[Stored data entries]
⟨

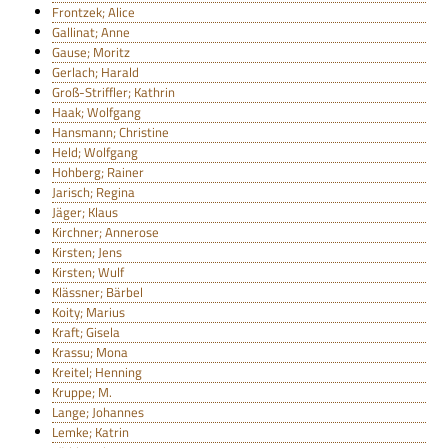
Frontzek; Alice
Gallinat; Anne
Gause; Moritz
Gerlach; Harald
Groß-Striffler; Kathrin
Haak; Wolfgang
Hansmann; Christine
Held; Wolfgang
Hohberg; Rainer
Jarisch; Regina
Jäger; Klaus
Kirchner; Annerose
Kirsten; Jens
Kirsten; Wulf
Klässner; Bärbel
Koity; Marius
Kraft; Gisela
Krassu; Mona
Kreitel; Henning
Kruppe; M.
Lange; Johannes
Lemke; Katrin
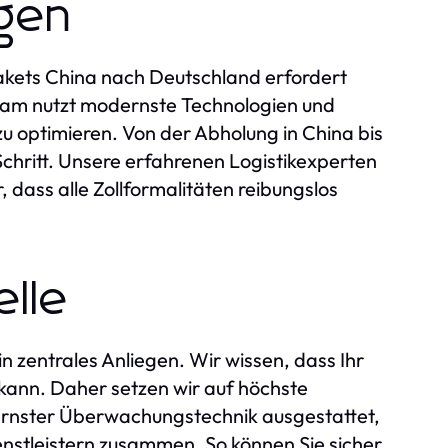
ngen
Pakets China nach Deutschland erfordert
Team nutzt modernste Technologien und
optimieren. Von der Abholung in China bis
chritt. Unsere erfahrenen Logistikexperten
, dass alle Zollformalitäten reibungslos
elle
n zentrales Anliegen. Wir wissen, dass Ihr
kann. Daher setzen wir auf höchste
ernster Überwachungstechnik ausgestattet,
enstleistern zusammen. So können Sie sicher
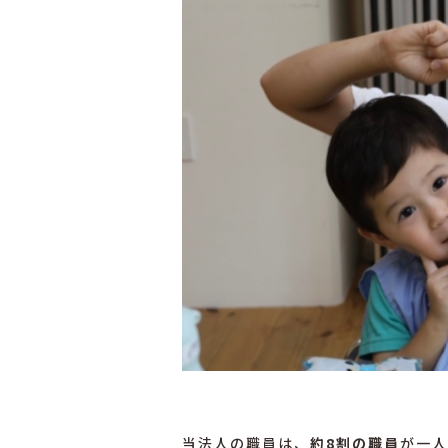
当法人の職員は、
約8割の職員
が一人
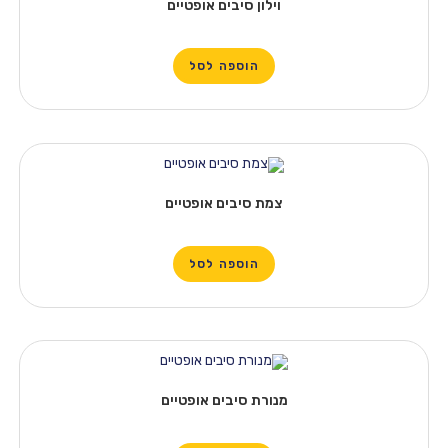
וילון סיבים אופטיים
הוספה לסל
צמת סיבים אופטיים
הוספה לסל
מנורת סיבים אופטיים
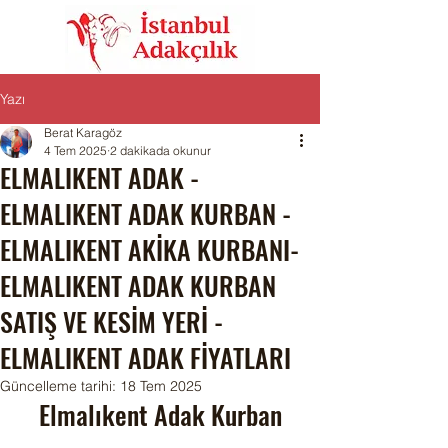
Yazı
Berat Karagöz
4 Tem 2025
2 dakikada okunur
ELMALIKENT ADAK -
ELMALIKENT ADAK KURBAN -
ELMALIKENT AKİKA KURBANI-
ELMALIKENT ADAK KURBAN
SATIŞ VE KESİM YERİ -
ELMALIKENT ADAK FİYATLARI
Güncelleme tarihi:
18 Tem 2025
Elmalıkent Adak Kurban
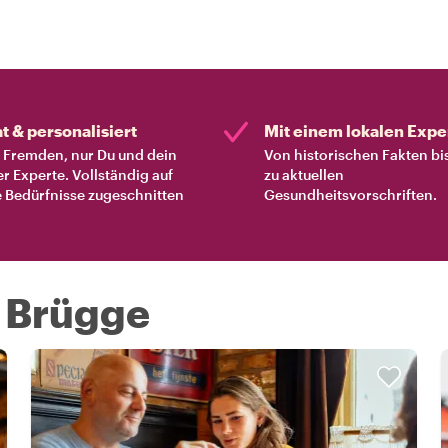
at & personalisiert
Mit einem lokalen Expe
Fremden, nur Du und dein
Von historischen Fakten bi
er Experte. Vollständig auf
zu aktuellen
 Bedürfnisse zugeschnitten
Gesundheitsvorschriften.
n Brügge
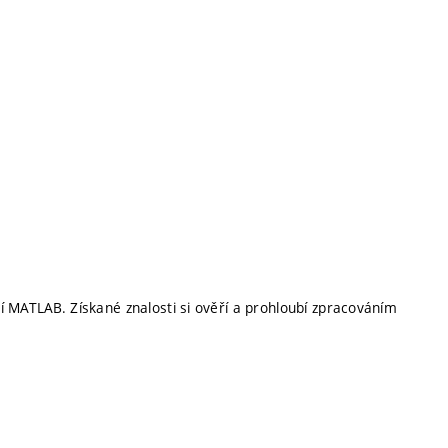
í MATLAB. Získané znalosti si ověří a prohloubí zpracováním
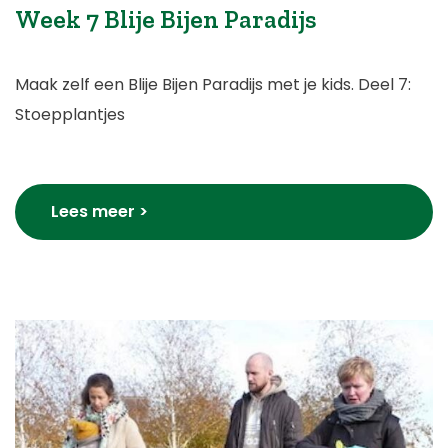
Week 7 Blije Bijen Paradijs
Maak zelf een Blije Bijen Paradijs met je kids. Deel 7:
Stoepplantjes
Lees meer >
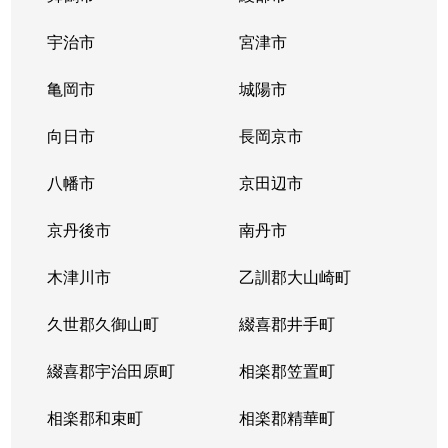
宇治市
宮津市
亀岡市
城陽市
向日市
長岡京市
八幡市
京田辺市
京丹後市
南丹市
木津川市
乙訓郡大山崎町
久世郡久御山町
綴喜郡井手町
綴喜郡宇治田原町
相楽郡笠置町
相楽郡和束町
相楽郡精華町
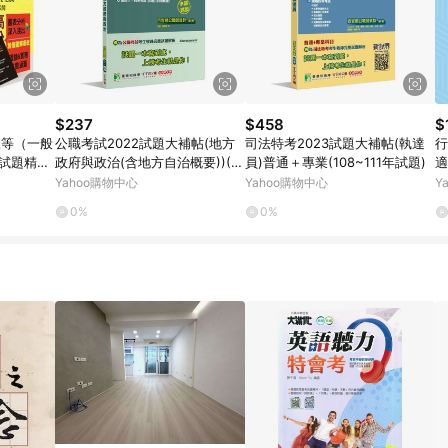
$237
$458
$
三等（一般
公職考試2022試題大補帖(地方
司法特考2023試題大補帖(執達
行
‧試題精
政府與政治(含地方自治概要))(10
員)普通＋專業(108~111年試題)
適
題庫網帳
3~110年
題
Yahoo購物中心
Yahoo購物中心
Y
0%
0%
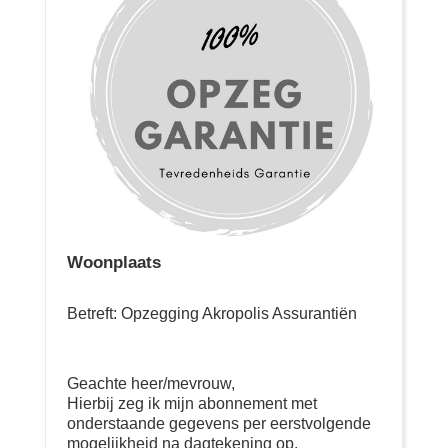
Woonplaats
Betreft: Opzegging Akropolis Assurantiën
Geachte heer/mevrouw,
Hierbij zeg ik mijn abonnement met
onderstaande gegevens per eerstvolgende
mogelijkheid na dagtekening op.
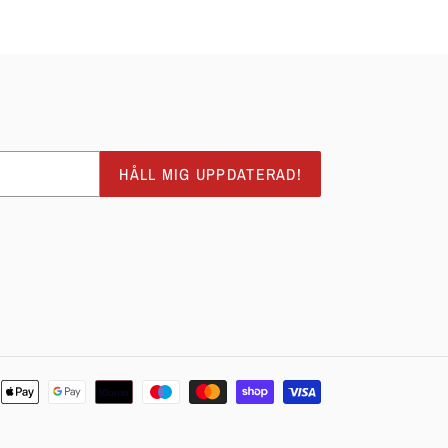
PÅ
PINTEREST
HÅLL MIG UPPDATERAD!
Betalningsmetoder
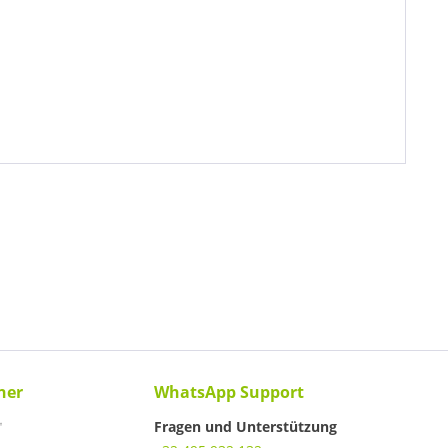
ner
WhatsApp Support
Fragen und Unterstützung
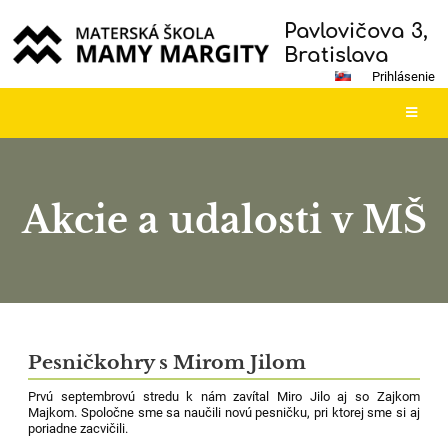
Pavlovičova 3,
Bratislava
Prihlásenie
Akcie a udalosti v MŠ
Akcie
a
Pesničkohry s Mirom Jilom
udalosti
Prvú septembrovú stredu k nám zavítal Miro Jilo aj so Zajkom
v
Majkom. Spoločne sme sa naučili novú pesničku, pri ktorej sme si aj
MŠ
poriadne zacvičili.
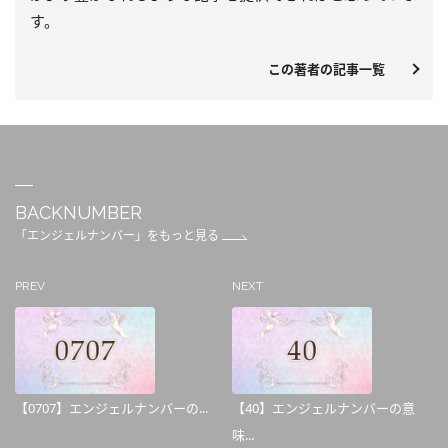
す。
この著者の記事一覧
BACKNUMBER
「エンジェルナンバー」をもっと見る
PREV
NEXT
【0707】エンジェルナンバーの...
【40】エンジェルナンバーの意
味...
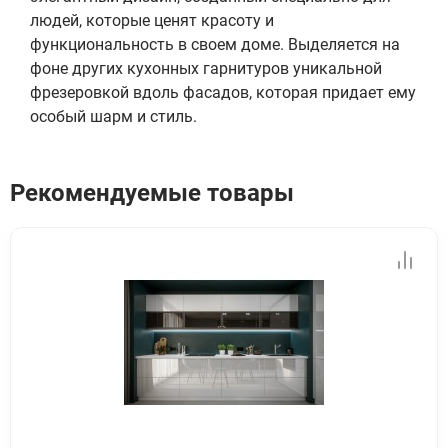
людей, которые ценят красоту и
функциональность в своем доме. Выделяется на
фоне других кухонных гарнитуров уникальной
фрезеровкой вдоль фасадов, которая придает ему
особый шарм и стиль.
Рекомендуемые товары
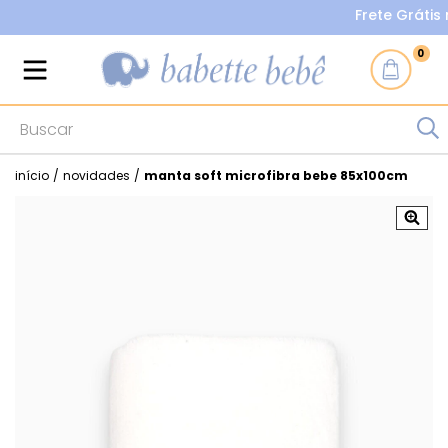
Frete Grátis na
0
início
/
novidades
/
manta soft microfibra bebe 85x100cm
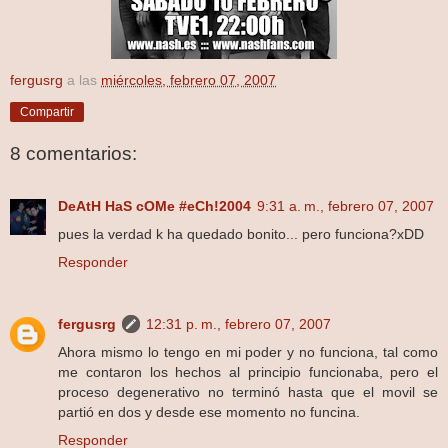
fergusrg
a las
miércoles, febrero 07, 2007
Compartir
8 comentarios:
DeAtH HaS cOMe #eCh!2004
9:31 a. m., febrero 07, 2007
pues la verdad k ha quedado bonito... pero funciona?xDD
Responder
fergusrg
12:31 p. m., febrero 07, 2007
Ahora mismo lo tengo en mi poder y no funciona, tal como
me contaron los hechos al principio funcionaba, pero el
proceso degenerativo no terminó hasta que el movil se
partió en dos y desde ese momento no funcina.
Responder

⟩

To-do item -> Write out each entry again exactly, and skip the pictures.

Response to this task ->
Frontzek; Alice
Gallinat; Anne
Gause; Moritz
Gerlach; Harald
Groß-Striffler; Kathrin
Haak; Wolfgang
Hansmann; Christine
Held; Wolfgang
Hohberg; Rainer
Jarisch; Regina
Jäger; Klaus
Kirchner; Annerose
Kirsten; Jens
Kirsten; Wulf
Klässner; Bärbel
Koity; Marius
Kraft; Gisela
Krassu; Mona
Kreitel; Henning
Kruppe; M.
Lange; Johannes
Lemke; Katrin
ngen
Pakets China nach Deutschland erfordert
Team nutzt modernste Technologien und
optimieren. Von der Abholung in China bis
chritt. Unsere erfahrenen Logistikexperten
, dass alle Zollformalitäten reibungslos
elle
n zentrales Anliegen. Wir wissen, dass Ihr
kann. Daher setzen wir auf höchste
ernster Überwachungstechnik ausgestattet,
enstleistern zusammen. So können Sie sicher
当法人の職員は、
約8割の職員
が一人
וילון סיבים אופטיים
הוספה לסל
צמת סיבים אופטיים
הוספה לסל
מנורת סיבים אופטיים
Yazı
Berat Karagöz
4 Tem 2025
2 dakikada okunur
ELMALIKENT ADAK -
ELMALIKENT ADAK KURBAN -
ELMALIKENT AKİKA KURBANI-
ELMALIKENT ADAK KURBAN
SATIŞ VE KESİM YERİ -
ELMALIKENT ADAK FİYATLARI
Güncelleme tarihi:
18 Tem 2025
Elmalıkent Adak Kurban
at & personalisiert
Mit einem lokalen Expe
Fremden, nur Du und dein
Von historischen Fakten bi
er Experte. Vollständig auf
zu aktuellen
 Bedürfnisse zugeschnitten
Gesundheitsvorschriften.
n Brügge
í MATLAB. Získané znalosti si ověří a prohloubí zpracováním
Week 7 Blije Bijen Paradijs
Maak zelf een Blije Bijen Paradijs met je kids. Deel 7:
Stoepplantjes
Lees meer >
宇治市
宮津市
亀岡市
城陽市
向日市
長岡京市
八幡市
京田辺市
京丹後市
南丹市
木津川市
乙訓郡大山崎町
久世郡久御山町
綴喜郡井手町
綴喜郡宇治田原町
相楽郡笠置町
相楽郡和束町
相楽郡精華町
$237
$458
$
三等（一般
公職考試2022試題大補帖(地方
司法特考2023試題大補帖(執達
行
‧試題精
政府與政治(含地方自治概要))(10
員)普通＋專業(108~111年試題)
適
題庫網帳
3~110年
題
Yahoo購物中心
Yahoo購物中心
Y
0%
0%
Woonplaats
Betreft: Opzegging Akropolis Assurantiën
Geachte heer/mevrouw,
Hierbij zeg ik mijn abonnement met
onderstaande gegevens per eerstvolgende
mogelijkheid na dagtekening op.
PÅ
PINTEREST
HÅLL MIG UPPDATERAD!
Betalningsmetoder
ner
WhatsApp Support
Fragen und Unterstützung
Pavlovičova 3,
Bratislava
Prihlásenie
Akcie a udalosti v MŠ
Akcie
a
Pesničkohry s Mirom Jilom
udalosti
Prvú septembrovú stredu k nám zavítal Miro Jilo aj so Zajkom
v
Majkom. Spoločne sme sa naučili novú pesničku, pri ktorej sme si aj
MŠ
poriadne zacvičili.
す。
この著者の記事一覧
BACKNUMBER
「エンジェルナンバー」をもっと見る
PREV
NEXT
【0707】エンジェルナンバーの...
【40】エンジェルナンバーの意
味...
людей, которые ценят красоту и
функциональность в своем доме. Выделяется на
фоне других кухонных гарнитуров уникальной
фрезеровкой вдоль фасадов, которая придает ему
особый шарм и стиль.
Рекомендуемые товары
Frete Grátis na
0
início
/
novidades
/
manta soft microfibra bebe 85x100cm
fergusrg
a las
miércoles, febrero 07, 2007
Compartir
8 comentarios:
DeAtH HaS cOMe #eCh!2004
9:31 a. m., febrero 07, 2007
pues la verdad k ha quedado bonito... pero funciona?xDD
Responder
fergusrg
12:31 p. m., febrero 07, 2007
Ahora mismo lo tengo en mi poder y no funciona, tal como
me contaron los hechos al principio funcionaba, pero el
proceso degenerativo no terminó hasta que el movil se
partió en dos y desde ese momento no funcina.
Responder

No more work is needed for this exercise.